Metin alıntısı:

'''

Türkiye'nin en iyi haber sitesi
EMRE AKÖZ

'Gelişen ülke' hayalperestliği

CHP'nin, "ülkenin kaderini değiştirecek" diyerek duyanları meraklandırdığı proje, nihayet ortaya çıktı. "Merkez Türkiye" projesi 20 yıllık bir süreci kapsayacak, 200 milyar dolara mal olacakmış.
Projenin en dikkat çeken yanı, yeni bir kent kurulacak olması. Üç milyon kişinin yaşayacağı, iki milyon 200 bin kişiye istihdam sağlayacak bir yeni kent...
Bu kent ulaşım ağlarının ortasında yer alacakmış. Hem Karadeniz, hem de Akdeniz limanlarıyla bağlantılı olacakmış. Araştırma-geliştirme (Ar-Ge) ve teknopark kenti olacakmış aynı zamanda.
Proje sayesinde bugün takılıp kaldığımız orta gelir tuzağını aşacakmışız.

Kitlelerin afyonu
Gelişmekte olan ülke
vatandaşının en büyük düşü, sihirli bir mega projeyle büyük bir atılım yaparak, gelişmiş ülkeleri yakalamaktır. Bu yüzden mega proje söylemine bayılır.
50 yıl öncesine uzanan Keban Barajı ve Güneydoğu Anadolu Projesi (GAP) bunun güzel bir örneğidir.
GAP'ın suladığı tarlalardan bereket fışkıracak... Keban'ın elektriğiyle çalışan fabrikalar, bizi sanayi ülkesi haline getirecekti.
Yarım asır sonra mega projelerin sihirli değnek olmadığını apaçık görüyoruz. Niye? Çünkü nüfus artıyor. Teknoloji ilerliyor. İhtiyaçlar farklılaşıyor. Yarıştığın veya yakalamaya çalıştığın ülkeler de gelişiyor.
40 yıl evvel Türkiye, gelişmişlik açısından Güney Kore'den biraz daha iyiydi. Bugün ise...
Kişi başına gelirleri, bizim iki buçuk katımız. Amerikan, Alman, Japon şirketleriyle rekabet eden; Samsung'ları, Hyundai'leri var. Ve 10 global marka daha!
Bizim ise bir tanecik bile yok. (Ama "İnce belli çay bardağını dünya markası yapabilir miyiz" diye düşünenlerimiz bulunuyor.)

Astarı yüzünden pahalı

Bunları akılda tutarak gelelim CHP'nin mega projesine... Anlatıma bakılırsa sıfırdan bir kent kurulacakmış. Belli ki arkadaşlar, "Parayı bastık mıydı, üç milyonluk kenti beş-on yılda kurarız" diye düşünüyor.
Şaka gibi!
Parayla baraj, nükleer santral, demiryolu, köprü, liman, tünel gibi maddi projeleri kotarabilirsiniz. Ancak işin içine insan girdiğinde olayın rengi değişir.

'''

Yapılacaklar:
a: Mega proje yazısının "Bu kent ulaşım" ile başlayıp "olacakmış aynı zamanda." ile biten kısmını aynen verir misiniz?
b: Aşağıdaki kayıtlarda "collection" sözcüğünü içeren satırların hepsini listeler misiniz?

Gösterilen kayıtlar:
'''

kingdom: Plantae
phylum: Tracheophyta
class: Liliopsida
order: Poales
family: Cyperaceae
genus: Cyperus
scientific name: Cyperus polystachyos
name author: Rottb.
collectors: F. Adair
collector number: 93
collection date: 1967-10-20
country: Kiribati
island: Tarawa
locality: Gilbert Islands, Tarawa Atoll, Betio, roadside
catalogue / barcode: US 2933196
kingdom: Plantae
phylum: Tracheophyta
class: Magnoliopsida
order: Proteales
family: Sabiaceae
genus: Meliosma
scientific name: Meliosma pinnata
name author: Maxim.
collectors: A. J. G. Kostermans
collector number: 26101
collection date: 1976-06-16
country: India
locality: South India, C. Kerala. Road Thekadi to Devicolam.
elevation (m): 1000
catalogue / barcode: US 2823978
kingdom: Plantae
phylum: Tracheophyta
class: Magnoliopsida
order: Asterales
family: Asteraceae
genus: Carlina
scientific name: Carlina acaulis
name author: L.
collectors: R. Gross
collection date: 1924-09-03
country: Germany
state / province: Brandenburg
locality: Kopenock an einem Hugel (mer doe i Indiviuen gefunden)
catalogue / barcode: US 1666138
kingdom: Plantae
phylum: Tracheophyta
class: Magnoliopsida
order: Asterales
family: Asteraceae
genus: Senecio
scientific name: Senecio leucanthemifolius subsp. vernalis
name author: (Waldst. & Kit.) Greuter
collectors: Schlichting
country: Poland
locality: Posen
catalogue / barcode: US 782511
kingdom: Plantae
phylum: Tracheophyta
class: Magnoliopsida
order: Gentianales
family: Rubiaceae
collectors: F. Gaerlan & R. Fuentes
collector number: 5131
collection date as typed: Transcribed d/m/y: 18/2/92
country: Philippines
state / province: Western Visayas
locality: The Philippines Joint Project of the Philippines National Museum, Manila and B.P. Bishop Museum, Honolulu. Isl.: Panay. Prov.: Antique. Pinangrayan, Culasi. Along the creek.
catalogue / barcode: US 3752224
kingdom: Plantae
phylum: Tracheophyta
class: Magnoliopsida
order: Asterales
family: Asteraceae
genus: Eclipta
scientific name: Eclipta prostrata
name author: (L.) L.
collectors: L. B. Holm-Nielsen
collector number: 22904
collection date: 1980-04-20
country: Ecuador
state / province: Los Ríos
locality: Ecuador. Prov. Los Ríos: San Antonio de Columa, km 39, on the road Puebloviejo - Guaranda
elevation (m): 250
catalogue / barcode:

'''

Sıralı yanıtlar:
a:
Bu kent ulaşım ağlarının ortasında yer alacakmış. Hem Karadeniz, hem de Akdeniz limanlarıyla bağlantılı olacakmış. Araştırma-geliştirme (Ar-Ge) ve teknopark kenti olacakmış aynı zamanda.

b:
collection date: 1967-10-20
collection date: 1976-06-16
collection date: 1924-09-03
collection date as typed: Transcribed d/m/y: 18/2/92
collection date: 1980-04-20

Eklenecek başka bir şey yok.